Swaging as employed in the present invention employs a pair of half-circumferential swaging dies, the swaging dies being shaped to conform to the external shape of one or more of the desired tunable sub-portions 14 and transition portions 16.
Other methods of forming the shaft 12 will be apparent to those of ordinary skill in the art and may be employed without departing from the principles of the invention. As an example, shaping of the metal of the shaft 12 may be facilitated by hot-working the metal. As another example, the shaft 12 could be formed by pressing out bilaterally symmetric halves and joining the halves, such as by butt-welding.
Referring back to FIG. 1, the bat 10 includes a barrel 38 and a handle 40, each of which may be machined, formed, molded or cast. The barrel 38 and the handle 40 are attached, respectively, to the barrel portion 18 and the handle portion 20 of the shaft 12. Preferably, the shaft 12, the barrel 38 and the handle 40 are formed of the same alloy of metal to facilitate their being joined by welding. Preferably as well, the barrel 38 is deep drawn to form a cupped shape for joining to the shaft 12. Preferably, the barrel 38 is joined to the barrel portion 18 of the shaft by joining an exposed circumference 34 of the barrel to a distal most circumferential edge 36 of the shaft, as shown in FIGS. 1 and 5. Alternatively, the barrel and handle may be slightly undersized with respect to the shaft 12, or may include slightly undersized extension portions, for press-fitting into the barrel portion 18 of the shaft.
Referring to FIG. 5, preferably, a sound absorbent material 46, such as foam rubber, is inserted into the barrel portion 18 of the shaft 12 prior to attachment of the barrel 38, for deadening the ringing of the hollow metal bat 10, to more closely approximate the sound of a wood bat. The density of the sound deadening material may be desirably increased, such as when foam rubber is employed as the sound deadening material, by compressing the material into the barrel 38.
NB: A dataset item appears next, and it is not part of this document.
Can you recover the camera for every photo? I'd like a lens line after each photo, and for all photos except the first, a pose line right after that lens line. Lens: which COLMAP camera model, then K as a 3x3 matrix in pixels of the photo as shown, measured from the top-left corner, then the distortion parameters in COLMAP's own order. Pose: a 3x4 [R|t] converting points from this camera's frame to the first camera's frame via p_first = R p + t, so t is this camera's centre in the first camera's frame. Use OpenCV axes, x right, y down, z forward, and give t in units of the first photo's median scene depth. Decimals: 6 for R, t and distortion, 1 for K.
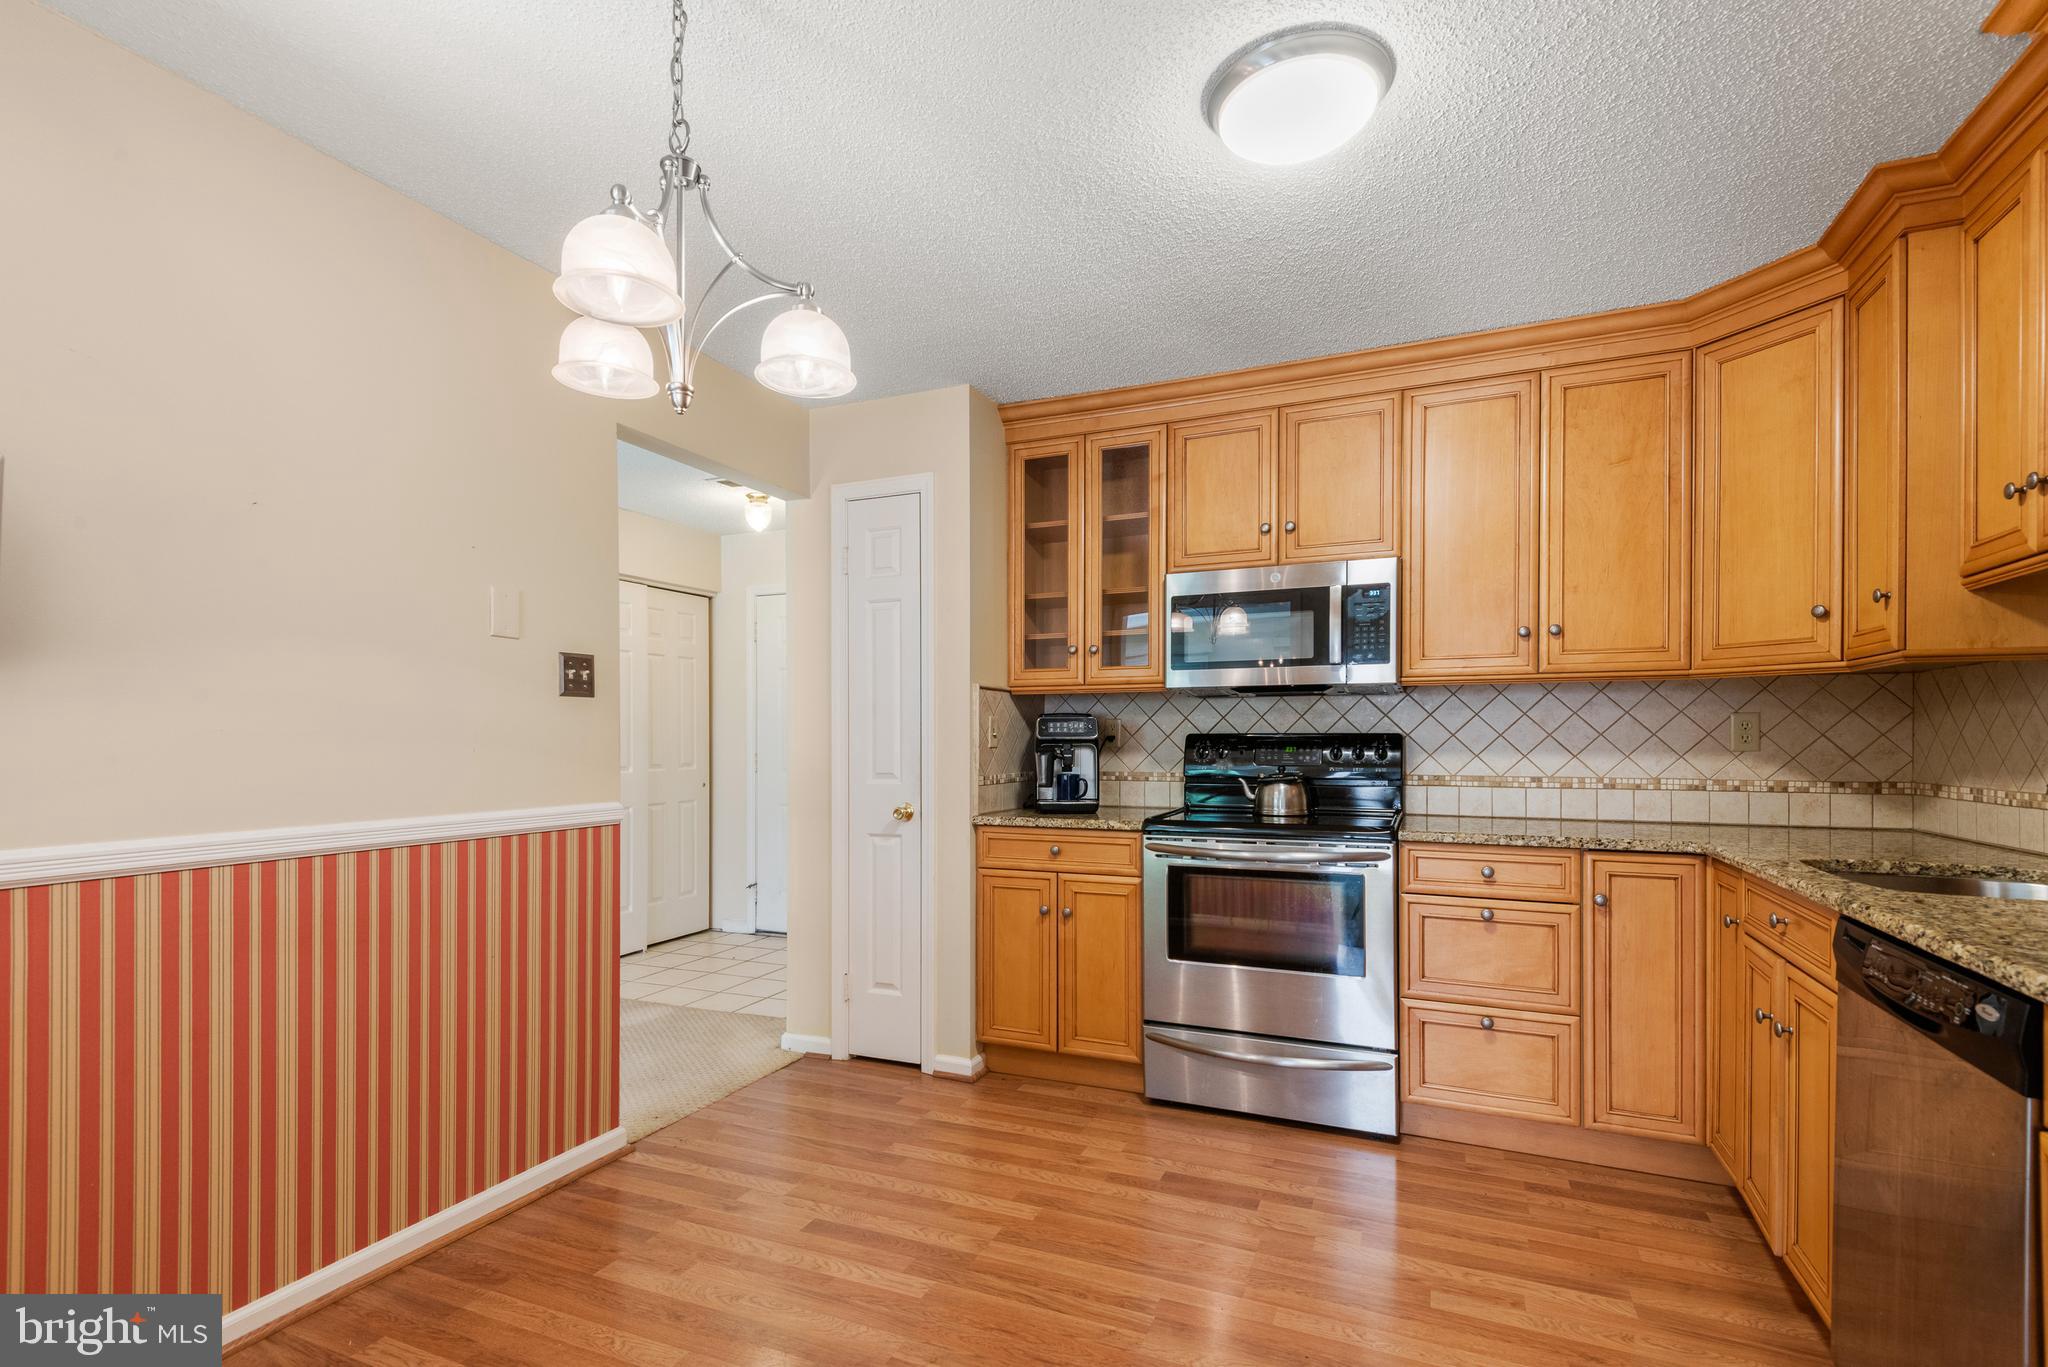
lens RADIAL K [[948.4, 0, 1015.1], [0, 948.4, 746.1], [0, 0, 1]] dist [0.030373, -0.017350]
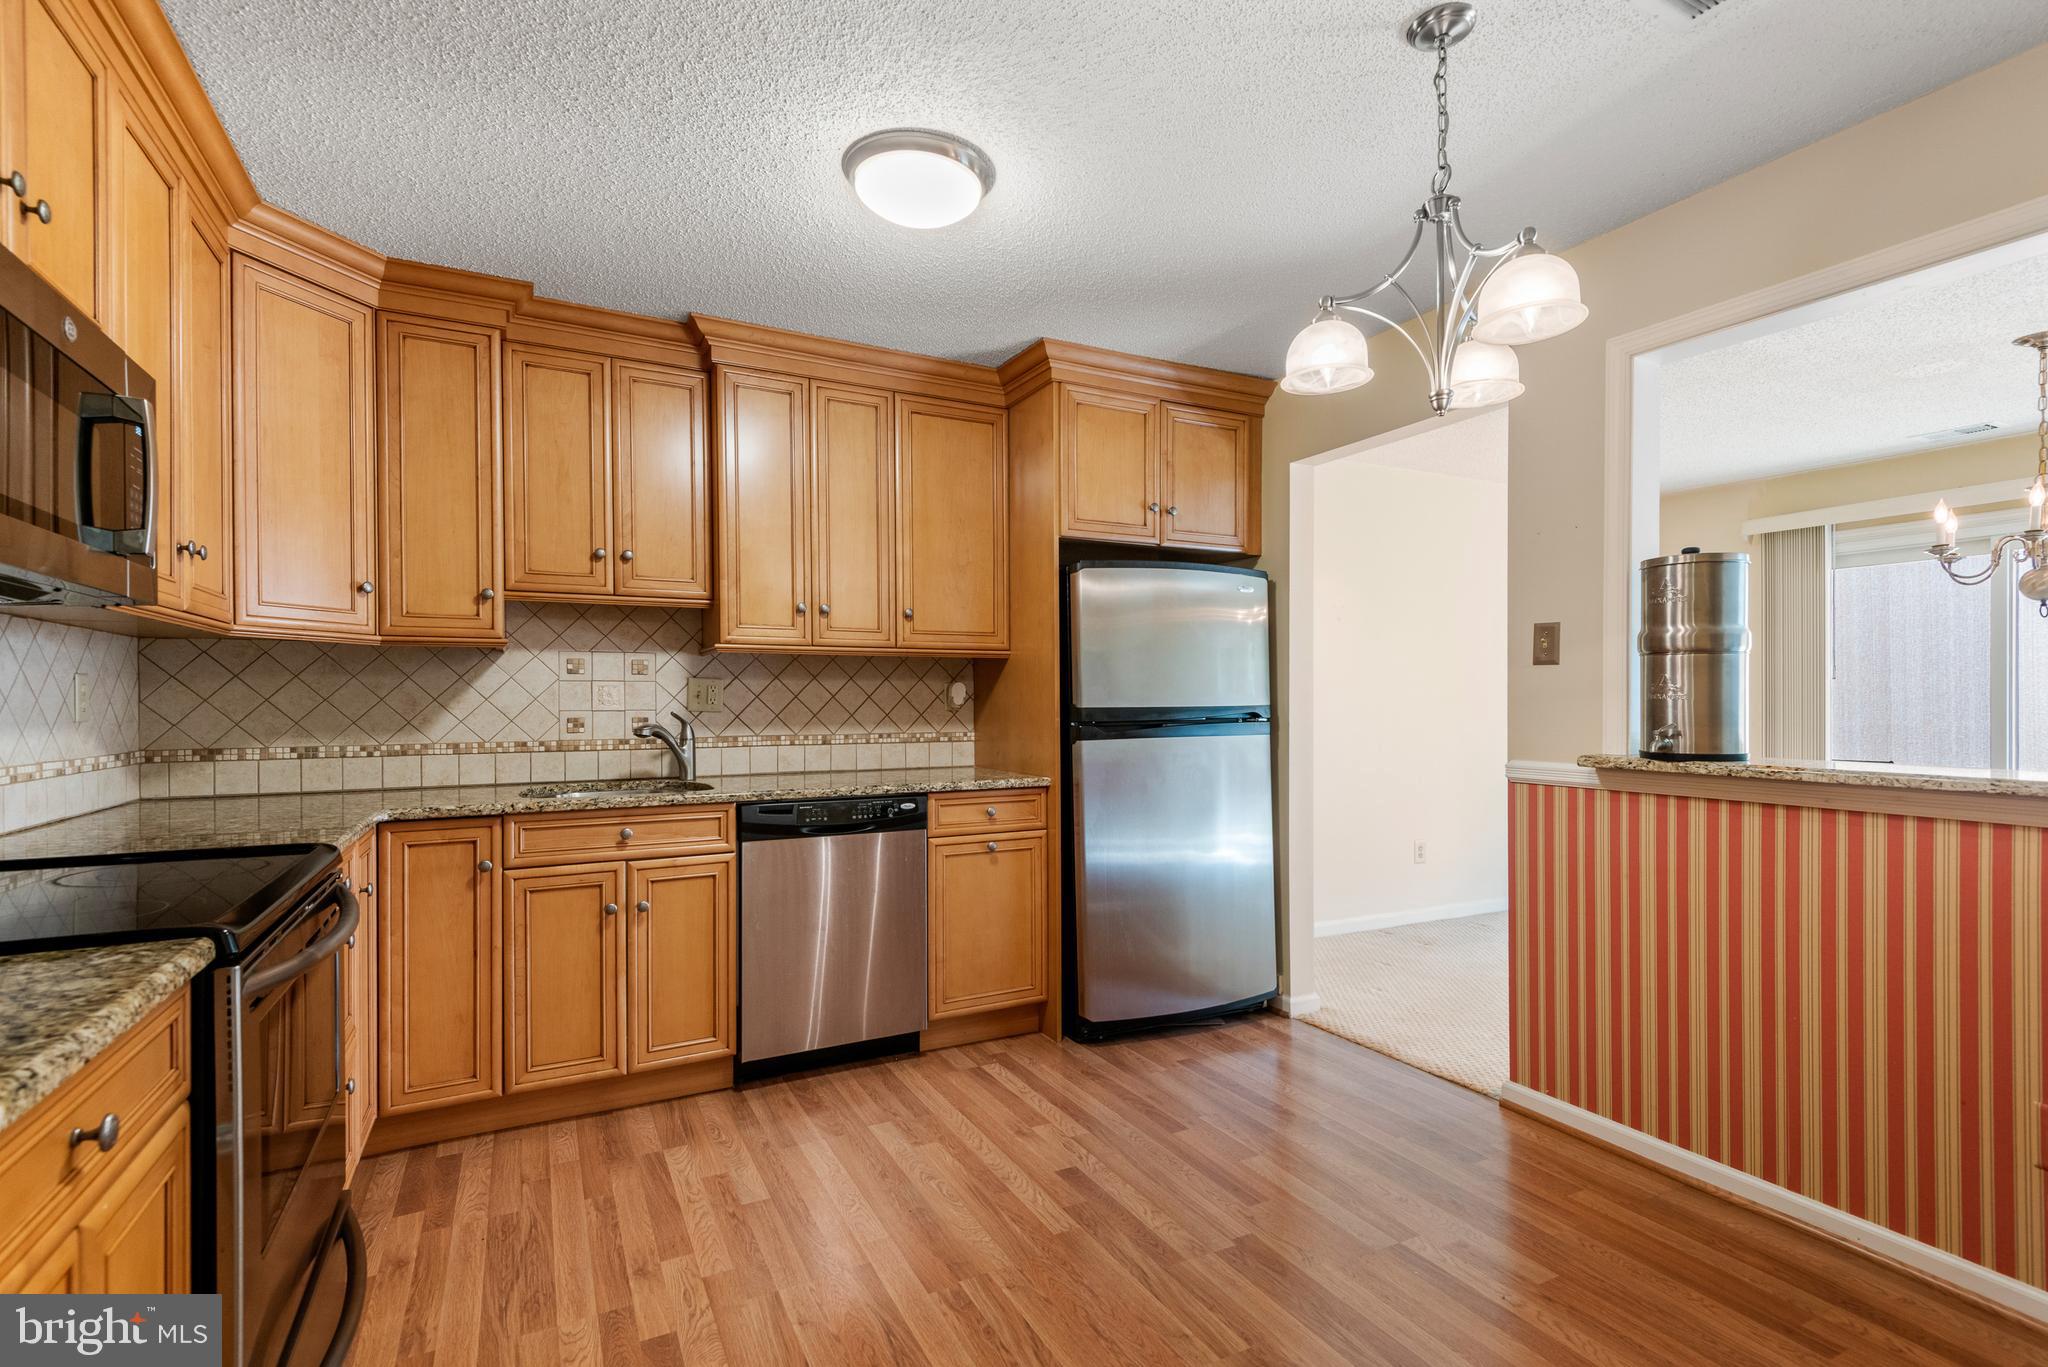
lens RADIAL K [[948.4, 0, 1030.4], [0, 948.4, 703.4], [0, 0, 1]] dist [0.030373, -0.017350]
pose [[-0.775608, 0.001010, 0.631214, -0.324900], [0.009438, 0.999905, 0.009997, -0.009440], [-0.631144, 0.013711, -0.775544, 1.027941]]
It is to be recognized that, while a specific embodiment of a baseball bat having a tunable shaft and a method for construction thereof have been described as preferred, other configurations and methods could be utilized without departing from the principles of the invention. In particular, because it is not known why the aforedescribed structure provides for significant performance increase, it will be appreciated that the invention is not limited to the specific embodiment disclosed, as alternative embodiments within the concept of the invention are anticipated to become evident and, potentially, numerous. For example, in the preferred embodiment, there are a limited number of tunable sub-portions, such as the 7 shown in FIGS. 3A and 3B. It is expected that more or fewer tunable sub-portions will provide for advantage. As another example, it is anticipated that a tunable sub-portion may have a cylindrical diameter and wall thickness that varies in a different manner than that described above. For example, a tunable sub-portion may advantageously be provided as having a larger cylindrical diameter than adjacent tunable sub-portions on either side. As still a further example, the shape and structure of the transition portions may bear on the observed performance and may vary from that described.
The terms and expressions which have been employed in the foregoing specification are used therein as terms of description and not of limitation, and there is no intention of the use of such terms and expressions of excluding equivalents of the features shown and described or portions thereof, it being recognized that the scope of the invention is defined and limited only by the claims which follow.